• **EXERCISE PROMPT**: Could you repeat every record exactly as it appears?

• **INPUT DATA**:
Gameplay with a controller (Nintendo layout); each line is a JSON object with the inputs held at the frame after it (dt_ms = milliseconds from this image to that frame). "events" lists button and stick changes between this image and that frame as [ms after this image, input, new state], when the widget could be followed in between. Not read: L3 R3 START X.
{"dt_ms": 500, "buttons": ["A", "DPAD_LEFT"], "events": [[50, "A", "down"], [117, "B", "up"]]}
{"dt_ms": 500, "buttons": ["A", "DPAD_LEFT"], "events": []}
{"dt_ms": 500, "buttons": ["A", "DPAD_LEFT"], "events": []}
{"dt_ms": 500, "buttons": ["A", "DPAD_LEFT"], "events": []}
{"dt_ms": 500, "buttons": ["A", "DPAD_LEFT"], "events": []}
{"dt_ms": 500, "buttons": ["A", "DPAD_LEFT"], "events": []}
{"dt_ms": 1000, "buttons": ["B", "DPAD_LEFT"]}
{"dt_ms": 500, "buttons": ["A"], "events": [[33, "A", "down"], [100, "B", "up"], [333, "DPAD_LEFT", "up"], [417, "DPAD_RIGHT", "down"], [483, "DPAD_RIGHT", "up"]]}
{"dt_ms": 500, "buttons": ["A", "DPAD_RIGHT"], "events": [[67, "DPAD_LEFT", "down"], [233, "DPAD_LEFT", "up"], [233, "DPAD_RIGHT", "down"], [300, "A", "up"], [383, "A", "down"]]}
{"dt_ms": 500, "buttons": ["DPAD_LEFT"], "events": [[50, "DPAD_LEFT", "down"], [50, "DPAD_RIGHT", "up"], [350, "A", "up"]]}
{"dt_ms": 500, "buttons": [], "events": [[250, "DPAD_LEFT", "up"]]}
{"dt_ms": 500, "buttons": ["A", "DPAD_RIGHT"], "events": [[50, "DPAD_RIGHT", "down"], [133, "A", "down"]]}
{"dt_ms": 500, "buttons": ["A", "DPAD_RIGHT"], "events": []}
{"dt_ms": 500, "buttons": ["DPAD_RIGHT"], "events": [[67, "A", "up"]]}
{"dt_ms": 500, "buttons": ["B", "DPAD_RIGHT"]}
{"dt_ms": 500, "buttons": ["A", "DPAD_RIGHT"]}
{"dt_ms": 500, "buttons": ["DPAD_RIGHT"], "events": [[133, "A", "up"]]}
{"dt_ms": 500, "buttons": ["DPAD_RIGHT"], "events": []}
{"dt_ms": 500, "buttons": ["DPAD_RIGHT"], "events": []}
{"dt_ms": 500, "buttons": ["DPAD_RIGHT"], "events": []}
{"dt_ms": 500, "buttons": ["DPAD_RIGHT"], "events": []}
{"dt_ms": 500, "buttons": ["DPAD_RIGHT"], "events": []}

• **YOUR RESPONSE**:
Gameplay with a controller (Nintendo layout); each line is a JSON object with the inputs held at the frame after it (dt_ms = milliseconds from this image to that frame). "events" lists button and stick changes between this image and that frame as [ms after this image, input, new state], when the widget could be followed in between. Not read: L3 R3 START X.
{"dt_ms": 500, "buttons": ["A", "DPAD_LEFT"], "events": [[50, "A", "down"], [117, "B", "up"]]}
{"dt_ms": 500, "buttons": ["A", "DPAD_LEFT"], "events": []}
{"dt_ms": 500, "buttons": ["A", "DPAD_LEFT"], "events": []}
{"dt_ms": 500, "buttons": ["A", "DPAD_LEFT"], "events": []}
{"dt_ms": 500, "buttons": ["A", "DPAD_LEFT"], "events": []}
{"dt_ms": 500, "buttons": ["A", "DPAD_LEFT"], "events": []}
{"dt_ms": 1000, "buttons": ["B", "DPAD_LEFT"]}
{"dt_ms": 500, "buttons": ["A"], "events": [[33, "A", "down"], [100, "B", "up"], [333, "DPAD_LEFT", "up"], [417, "DPAD_RIGHT", "down"], [483, "DPAD_RIGHT", "up"]]}
{"dt_ms": 500, "buttons": ["A", "DPAD_RIGHT"], "events": [[67, "DPAD_LEFT", "down"], [233, "DPAD_LEFT", "up"], [233, "DPAD_RIGHT", "down"], [300, "A", "up"], [383, "A", "down"]]}
{"dt_ms": 500, "buttons": ["DPAD_LEFT"], "events": [[50, "DPAD_LEFT", "down"], [50, "DPAD_RIGHT", "up"], [350, "A", "up"]]}
{"dt_ms": 500, "buttons": [], "events": [[250, "DPAD_LEFT", "up"]]}
{"dt_ms": 500, "buttons": ["A", "DPAD_RIGHT"], "events": [[50, "DPAD_RIGHT", "down"], [133, "A", "down"]]}
{"dt_ms": 500, "buttons": ["A", "DPAD_RIGHT"], "events": []}
{"dt_ms": 500, "buttons": ["DPAD_RIGHT"], "events": [[67, "A", "up"]]}
{"dt_ms": 500, "buttons": ["B", "DPAD_RIGHT"]}
{"dt_ms": 500, "buttons": ["A", "DPAD_RIGHT"]}
{"dt_ms": 500, "buttons": ["DPAD_RIGHT"], "events": [[133, "A", "up"]]}
{"dt_ms": 500, "buttons": ["DPAD_RIGHT"], "events": []}
{"dt_ms": 500, "buttons": ["DPAD_RIGHT"], "events": []}
{"dt_ms": 500, "buttons": ["DPAD_RIGHT"], "events": []}
{"dt_ms": 500, "buttons": ["DPAD_RIGHT"], "events": []}
{"dt_ms": 500, "buttons": ["DPAD_RIGHT"], "events": []}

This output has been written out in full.